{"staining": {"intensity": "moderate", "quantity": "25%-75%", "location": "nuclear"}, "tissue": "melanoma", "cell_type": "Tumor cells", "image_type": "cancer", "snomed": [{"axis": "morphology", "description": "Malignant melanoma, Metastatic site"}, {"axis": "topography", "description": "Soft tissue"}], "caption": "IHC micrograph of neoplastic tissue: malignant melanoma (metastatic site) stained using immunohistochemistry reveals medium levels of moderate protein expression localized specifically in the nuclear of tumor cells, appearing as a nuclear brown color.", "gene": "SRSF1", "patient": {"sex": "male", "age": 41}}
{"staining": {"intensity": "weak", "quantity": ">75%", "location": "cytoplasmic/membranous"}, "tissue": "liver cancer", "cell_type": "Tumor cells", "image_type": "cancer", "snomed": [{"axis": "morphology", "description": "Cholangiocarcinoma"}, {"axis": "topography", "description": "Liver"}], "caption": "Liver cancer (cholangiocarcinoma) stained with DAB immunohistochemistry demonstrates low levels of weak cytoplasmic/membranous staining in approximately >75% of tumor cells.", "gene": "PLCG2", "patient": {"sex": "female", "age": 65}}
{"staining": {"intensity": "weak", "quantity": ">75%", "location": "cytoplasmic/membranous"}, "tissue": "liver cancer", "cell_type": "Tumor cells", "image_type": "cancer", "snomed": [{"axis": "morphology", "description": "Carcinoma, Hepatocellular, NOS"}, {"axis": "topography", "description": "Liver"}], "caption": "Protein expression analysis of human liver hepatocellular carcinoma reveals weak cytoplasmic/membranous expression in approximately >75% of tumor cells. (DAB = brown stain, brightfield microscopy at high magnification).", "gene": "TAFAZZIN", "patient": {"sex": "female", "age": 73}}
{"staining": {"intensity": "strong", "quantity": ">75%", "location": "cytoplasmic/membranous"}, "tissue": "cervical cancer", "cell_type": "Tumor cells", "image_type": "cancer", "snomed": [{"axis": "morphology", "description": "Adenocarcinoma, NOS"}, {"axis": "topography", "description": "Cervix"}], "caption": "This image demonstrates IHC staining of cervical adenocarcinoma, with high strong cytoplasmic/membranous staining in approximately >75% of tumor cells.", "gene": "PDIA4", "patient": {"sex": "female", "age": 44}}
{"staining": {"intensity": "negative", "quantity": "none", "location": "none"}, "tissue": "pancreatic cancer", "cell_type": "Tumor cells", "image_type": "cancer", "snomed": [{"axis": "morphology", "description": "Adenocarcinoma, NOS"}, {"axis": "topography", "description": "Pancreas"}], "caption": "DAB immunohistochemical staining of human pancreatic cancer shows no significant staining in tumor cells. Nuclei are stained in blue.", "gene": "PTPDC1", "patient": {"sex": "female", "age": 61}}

※

--- What you need to do ---
Check each line of the listing above. Copy it if it holds the string "human".

--- Answer ---
{"staining": {"intensity": "weak", "quantity": ">75%", "location": "cytoplasmic/membranous"}, "tissue": "liver cancer", "cell_type": "Tumor cells", "image_type": "cancer", "snomed": [{"axis": "morphology", "description": "Carcinoma, Hepatocellular, NOS"}, {"axis": "topography", "description": "Liver"}], "caption": "Protein expression analysis of human liver hepatocellular carcinoma reveals weak cytoplasmic/membranous expression in approximately >75% of tumor cells. (DAB = brown stain, brightfield microscopy at high magnification).", "gene": "TAFAZZIN", "patient": {"sex": "female", "age": 73}}
{"staining": {"intensity": "negative", "quantity": "none", "location": "none"}, "tissue": "pancreatic cancer", "cell_type": "Tumor cells", "image_type": "cancer", "snomed": [{"axis": "morphology", "description": "Adenocarcinoma, NOS"}, {"axis": "topography", "description": "Pancreas"}], "caption": "DAB immunohistochemical staining of human pancreatic cancer shows no significant staining in tumor cells. Nuclei are stained in blue.", "gene": "PTPDC1", "patient": {"sex": "female", "age": 61}}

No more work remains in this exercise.